### [Exercise]
Rewrite the lines from the first one through the line containing "[488, 506, 548, 537] StreetNumber: 367", changing "street-level" to "street-view" and keeping everything else the same.

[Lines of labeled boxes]
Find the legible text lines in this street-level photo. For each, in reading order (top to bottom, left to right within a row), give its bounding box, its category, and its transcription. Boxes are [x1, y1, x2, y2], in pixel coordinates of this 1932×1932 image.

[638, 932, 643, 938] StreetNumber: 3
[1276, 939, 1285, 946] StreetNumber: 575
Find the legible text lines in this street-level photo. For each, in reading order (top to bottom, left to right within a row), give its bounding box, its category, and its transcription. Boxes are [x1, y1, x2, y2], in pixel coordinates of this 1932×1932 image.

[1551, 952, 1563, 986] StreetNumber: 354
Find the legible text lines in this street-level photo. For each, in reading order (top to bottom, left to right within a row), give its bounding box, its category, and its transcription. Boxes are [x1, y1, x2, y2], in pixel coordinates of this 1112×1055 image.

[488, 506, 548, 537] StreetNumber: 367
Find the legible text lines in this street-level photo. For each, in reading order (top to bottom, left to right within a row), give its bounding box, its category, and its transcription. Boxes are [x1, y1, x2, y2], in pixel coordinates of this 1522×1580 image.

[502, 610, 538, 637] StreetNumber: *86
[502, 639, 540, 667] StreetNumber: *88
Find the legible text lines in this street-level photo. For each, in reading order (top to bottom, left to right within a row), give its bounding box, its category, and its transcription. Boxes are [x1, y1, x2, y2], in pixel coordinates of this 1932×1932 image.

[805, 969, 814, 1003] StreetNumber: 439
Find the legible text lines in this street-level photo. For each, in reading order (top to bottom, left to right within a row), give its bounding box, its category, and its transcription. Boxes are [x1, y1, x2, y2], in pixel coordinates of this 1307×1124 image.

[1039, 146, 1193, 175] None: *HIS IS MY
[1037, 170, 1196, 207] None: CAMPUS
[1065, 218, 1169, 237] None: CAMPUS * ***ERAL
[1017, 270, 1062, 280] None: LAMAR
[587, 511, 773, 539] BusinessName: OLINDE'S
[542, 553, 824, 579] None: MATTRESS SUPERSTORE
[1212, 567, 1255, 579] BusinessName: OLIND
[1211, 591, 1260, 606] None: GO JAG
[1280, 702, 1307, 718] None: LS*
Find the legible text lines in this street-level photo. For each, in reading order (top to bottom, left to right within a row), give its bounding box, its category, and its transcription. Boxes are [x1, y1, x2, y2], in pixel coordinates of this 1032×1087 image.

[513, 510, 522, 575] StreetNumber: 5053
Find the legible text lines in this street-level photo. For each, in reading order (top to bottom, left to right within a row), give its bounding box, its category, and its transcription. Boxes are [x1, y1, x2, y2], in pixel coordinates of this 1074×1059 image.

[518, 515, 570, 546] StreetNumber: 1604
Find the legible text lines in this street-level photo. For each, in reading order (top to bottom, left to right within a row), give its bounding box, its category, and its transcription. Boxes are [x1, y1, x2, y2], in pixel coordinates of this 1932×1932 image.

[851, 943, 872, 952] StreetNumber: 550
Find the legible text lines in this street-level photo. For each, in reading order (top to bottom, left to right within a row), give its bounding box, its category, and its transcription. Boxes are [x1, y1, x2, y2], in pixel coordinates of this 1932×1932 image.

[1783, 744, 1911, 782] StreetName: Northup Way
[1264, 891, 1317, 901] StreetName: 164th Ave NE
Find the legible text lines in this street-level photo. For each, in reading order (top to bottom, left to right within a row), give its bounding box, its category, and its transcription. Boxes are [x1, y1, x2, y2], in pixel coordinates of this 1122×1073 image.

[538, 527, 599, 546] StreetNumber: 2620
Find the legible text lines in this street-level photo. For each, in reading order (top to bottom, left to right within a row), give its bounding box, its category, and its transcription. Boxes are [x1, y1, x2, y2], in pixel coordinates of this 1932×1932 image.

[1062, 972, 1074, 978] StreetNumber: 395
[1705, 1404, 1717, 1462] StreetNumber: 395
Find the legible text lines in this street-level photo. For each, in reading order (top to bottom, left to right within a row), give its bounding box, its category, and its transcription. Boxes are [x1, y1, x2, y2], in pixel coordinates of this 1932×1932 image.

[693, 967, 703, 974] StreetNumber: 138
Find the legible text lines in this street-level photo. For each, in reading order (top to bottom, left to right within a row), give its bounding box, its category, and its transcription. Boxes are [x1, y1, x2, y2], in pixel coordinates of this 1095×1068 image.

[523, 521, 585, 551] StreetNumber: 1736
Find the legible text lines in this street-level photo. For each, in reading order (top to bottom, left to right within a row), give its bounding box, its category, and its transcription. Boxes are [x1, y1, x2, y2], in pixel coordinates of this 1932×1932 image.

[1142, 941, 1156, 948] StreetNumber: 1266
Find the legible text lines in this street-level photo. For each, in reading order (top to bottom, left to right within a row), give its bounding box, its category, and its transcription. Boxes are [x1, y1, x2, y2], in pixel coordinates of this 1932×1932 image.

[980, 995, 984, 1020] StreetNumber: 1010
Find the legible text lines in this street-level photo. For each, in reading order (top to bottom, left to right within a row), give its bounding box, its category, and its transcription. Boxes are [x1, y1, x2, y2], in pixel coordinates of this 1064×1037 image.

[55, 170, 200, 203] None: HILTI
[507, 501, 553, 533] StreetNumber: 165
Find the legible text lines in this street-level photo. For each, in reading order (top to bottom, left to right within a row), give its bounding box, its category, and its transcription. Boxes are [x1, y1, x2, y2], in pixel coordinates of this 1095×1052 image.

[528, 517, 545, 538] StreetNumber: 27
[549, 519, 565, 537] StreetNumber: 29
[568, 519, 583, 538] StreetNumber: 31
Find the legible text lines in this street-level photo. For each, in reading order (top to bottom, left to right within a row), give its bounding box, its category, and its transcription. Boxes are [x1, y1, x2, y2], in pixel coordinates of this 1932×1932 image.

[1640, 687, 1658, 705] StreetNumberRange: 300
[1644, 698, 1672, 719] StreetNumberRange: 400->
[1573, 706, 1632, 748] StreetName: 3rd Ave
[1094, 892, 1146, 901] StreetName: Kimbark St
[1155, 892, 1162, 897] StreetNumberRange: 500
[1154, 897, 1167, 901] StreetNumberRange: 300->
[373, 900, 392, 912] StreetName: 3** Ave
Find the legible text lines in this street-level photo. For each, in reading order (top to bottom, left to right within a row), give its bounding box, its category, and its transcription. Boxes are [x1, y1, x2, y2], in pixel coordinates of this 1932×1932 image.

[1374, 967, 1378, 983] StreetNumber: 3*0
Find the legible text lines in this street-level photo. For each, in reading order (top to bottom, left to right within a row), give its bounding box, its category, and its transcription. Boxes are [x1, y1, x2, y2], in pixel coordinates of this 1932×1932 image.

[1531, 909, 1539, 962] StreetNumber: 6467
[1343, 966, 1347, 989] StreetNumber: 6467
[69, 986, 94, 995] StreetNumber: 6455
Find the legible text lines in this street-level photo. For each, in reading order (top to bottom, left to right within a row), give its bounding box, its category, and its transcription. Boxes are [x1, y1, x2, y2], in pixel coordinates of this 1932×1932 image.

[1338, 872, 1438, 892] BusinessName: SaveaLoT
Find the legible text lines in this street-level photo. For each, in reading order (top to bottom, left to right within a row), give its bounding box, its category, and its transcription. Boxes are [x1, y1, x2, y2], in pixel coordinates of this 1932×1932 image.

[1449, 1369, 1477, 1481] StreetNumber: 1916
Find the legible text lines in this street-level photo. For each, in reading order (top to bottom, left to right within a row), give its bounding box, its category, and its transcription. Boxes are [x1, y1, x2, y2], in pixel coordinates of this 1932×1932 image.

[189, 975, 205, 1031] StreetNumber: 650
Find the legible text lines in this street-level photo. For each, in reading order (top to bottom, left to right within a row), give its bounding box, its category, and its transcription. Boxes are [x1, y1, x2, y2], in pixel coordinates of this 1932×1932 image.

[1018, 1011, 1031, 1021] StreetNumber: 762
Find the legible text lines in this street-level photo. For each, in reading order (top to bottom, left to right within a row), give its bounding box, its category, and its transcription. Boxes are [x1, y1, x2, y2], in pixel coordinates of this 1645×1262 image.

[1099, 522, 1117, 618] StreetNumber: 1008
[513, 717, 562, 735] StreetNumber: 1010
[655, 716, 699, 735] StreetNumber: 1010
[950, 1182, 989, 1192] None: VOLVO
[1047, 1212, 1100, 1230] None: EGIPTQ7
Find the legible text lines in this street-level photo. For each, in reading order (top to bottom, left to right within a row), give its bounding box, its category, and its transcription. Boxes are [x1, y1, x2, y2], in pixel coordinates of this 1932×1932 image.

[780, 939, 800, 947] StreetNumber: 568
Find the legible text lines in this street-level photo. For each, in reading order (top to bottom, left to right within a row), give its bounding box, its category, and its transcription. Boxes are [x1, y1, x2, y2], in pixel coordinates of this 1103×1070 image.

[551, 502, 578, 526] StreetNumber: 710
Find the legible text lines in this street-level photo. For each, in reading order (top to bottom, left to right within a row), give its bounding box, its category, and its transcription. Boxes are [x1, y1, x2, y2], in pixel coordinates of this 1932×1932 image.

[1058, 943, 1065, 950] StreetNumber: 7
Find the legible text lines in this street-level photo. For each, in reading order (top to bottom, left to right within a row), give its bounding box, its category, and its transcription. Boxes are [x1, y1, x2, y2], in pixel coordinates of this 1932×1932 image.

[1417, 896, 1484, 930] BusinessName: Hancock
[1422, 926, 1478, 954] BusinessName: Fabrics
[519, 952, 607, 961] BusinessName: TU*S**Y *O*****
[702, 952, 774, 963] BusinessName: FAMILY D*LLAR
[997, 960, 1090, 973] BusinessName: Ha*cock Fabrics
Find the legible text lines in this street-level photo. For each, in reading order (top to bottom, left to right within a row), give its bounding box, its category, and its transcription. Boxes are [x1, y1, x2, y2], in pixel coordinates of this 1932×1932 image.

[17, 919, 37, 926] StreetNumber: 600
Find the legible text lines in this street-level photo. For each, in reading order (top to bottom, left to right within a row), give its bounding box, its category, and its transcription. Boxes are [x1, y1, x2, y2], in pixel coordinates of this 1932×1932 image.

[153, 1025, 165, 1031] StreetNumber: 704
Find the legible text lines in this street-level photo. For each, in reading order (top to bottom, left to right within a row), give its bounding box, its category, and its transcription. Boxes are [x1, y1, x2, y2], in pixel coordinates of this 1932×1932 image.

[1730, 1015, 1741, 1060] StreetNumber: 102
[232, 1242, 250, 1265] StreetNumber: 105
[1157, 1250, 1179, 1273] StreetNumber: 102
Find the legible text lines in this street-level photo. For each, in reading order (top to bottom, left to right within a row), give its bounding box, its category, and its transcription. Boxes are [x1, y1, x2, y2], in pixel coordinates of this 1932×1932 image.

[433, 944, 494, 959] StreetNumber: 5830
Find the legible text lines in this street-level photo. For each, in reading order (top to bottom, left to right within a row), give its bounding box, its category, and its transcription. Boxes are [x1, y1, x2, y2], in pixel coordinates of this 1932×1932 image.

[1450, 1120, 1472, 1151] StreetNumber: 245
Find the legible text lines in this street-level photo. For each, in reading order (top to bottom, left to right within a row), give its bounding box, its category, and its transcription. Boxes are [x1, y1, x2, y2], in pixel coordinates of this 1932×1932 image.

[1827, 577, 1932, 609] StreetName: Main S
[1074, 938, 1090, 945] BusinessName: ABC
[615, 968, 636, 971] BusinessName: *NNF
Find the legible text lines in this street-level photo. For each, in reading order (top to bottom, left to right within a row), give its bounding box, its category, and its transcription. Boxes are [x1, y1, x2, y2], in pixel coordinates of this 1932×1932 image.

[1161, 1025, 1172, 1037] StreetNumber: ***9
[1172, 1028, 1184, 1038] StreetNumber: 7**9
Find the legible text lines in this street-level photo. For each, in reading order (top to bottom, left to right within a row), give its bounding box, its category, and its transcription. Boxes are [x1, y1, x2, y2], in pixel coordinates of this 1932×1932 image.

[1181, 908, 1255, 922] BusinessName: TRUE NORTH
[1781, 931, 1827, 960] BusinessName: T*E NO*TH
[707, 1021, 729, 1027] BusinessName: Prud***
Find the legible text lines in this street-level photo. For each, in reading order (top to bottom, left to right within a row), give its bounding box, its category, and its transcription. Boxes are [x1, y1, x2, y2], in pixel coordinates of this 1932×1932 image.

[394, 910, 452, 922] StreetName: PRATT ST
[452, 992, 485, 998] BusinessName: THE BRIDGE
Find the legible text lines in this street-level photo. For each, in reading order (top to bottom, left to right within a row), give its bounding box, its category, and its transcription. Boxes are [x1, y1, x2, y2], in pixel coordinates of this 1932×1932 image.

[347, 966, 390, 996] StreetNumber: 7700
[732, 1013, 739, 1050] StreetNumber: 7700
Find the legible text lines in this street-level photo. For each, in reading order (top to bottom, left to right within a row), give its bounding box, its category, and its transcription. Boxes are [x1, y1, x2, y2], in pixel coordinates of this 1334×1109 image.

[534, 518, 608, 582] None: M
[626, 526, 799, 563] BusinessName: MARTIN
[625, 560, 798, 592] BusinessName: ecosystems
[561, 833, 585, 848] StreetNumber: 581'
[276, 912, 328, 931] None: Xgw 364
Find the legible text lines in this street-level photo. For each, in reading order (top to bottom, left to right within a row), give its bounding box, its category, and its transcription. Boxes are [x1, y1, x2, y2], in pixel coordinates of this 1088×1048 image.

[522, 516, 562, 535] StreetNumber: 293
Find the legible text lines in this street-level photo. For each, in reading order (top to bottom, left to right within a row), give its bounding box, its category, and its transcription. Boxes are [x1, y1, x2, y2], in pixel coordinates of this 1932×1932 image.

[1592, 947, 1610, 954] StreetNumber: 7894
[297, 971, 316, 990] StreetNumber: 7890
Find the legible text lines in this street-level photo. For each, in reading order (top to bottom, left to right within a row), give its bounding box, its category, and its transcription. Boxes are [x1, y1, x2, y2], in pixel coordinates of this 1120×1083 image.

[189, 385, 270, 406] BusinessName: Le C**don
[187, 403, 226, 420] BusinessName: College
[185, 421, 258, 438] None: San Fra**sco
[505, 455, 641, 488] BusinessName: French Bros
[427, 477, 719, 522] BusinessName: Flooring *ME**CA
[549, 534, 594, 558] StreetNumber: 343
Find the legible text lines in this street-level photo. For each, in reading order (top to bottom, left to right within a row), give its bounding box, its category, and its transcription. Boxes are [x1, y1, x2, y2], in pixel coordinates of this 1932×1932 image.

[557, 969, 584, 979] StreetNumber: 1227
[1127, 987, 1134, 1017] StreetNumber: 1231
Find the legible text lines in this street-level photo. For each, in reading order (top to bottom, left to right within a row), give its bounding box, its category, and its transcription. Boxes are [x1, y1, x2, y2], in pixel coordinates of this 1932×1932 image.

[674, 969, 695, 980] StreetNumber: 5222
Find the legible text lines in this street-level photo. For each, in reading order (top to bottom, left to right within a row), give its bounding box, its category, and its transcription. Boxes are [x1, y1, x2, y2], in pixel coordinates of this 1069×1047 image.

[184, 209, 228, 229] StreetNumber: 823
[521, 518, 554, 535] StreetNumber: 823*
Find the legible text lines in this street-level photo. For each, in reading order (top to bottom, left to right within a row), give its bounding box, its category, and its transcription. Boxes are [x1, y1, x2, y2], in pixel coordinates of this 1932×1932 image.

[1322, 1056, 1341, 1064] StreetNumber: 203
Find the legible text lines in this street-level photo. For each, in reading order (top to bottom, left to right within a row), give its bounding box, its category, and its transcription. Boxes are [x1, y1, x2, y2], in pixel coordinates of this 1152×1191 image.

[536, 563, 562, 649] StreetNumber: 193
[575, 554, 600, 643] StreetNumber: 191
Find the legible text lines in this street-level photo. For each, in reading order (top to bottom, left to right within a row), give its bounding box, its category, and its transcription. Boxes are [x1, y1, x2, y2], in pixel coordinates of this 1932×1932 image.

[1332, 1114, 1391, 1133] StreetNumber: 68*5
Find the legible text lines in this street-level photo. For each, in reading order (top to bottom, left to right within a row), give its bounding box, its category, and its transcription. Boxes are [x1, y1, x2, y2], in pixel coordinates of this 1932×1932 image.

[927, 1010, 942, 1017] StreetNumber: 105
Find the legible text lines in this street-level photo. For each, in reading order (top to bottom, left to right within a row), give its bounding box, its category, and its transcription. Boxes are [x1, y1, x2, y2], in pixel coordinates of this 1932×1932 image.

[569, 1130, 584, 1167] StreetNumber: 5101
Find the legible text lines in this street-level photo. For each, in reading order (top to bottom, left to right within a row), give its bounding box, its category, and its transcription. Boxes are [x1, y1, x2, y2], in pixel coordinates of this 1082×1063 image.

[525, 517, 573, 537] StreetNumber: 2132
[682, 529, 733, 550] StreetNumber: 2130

### [Task output]
Find the legible text lines in this street-view photo. For each, in reading order (top to bottom, left to right within a row), give its bounding box, its category, and its transcription. Boxes are [x1, y1, x2, y2], in pixel coordinates of this 1932×1932 image.

[638, 932, 643, 938] StreetNumber: 3
[1276, 939, 1285, 946] StreetNumber: 575
Find the legible text lines in this street-view photo. For each, in reading order (top to bottom, left to right within a row), give its bounding box, its category, and its transcription. Boxes are [x1, y1, x2, y2], in pixel coordinates of this 1932×1932 image.

[1551, 952, 1563, 986] StreetNumber: 354
Find the legible text lines in this street-view photo. For each, in reading order (top to bottom, left to right within a row), give its bounding box, its category, and its transcription. Boxes are [x1, y1, x2, y2], in pixel coordinates of this 1112×1055 image.

[488, 506, 548, 537] StreetNumber: 367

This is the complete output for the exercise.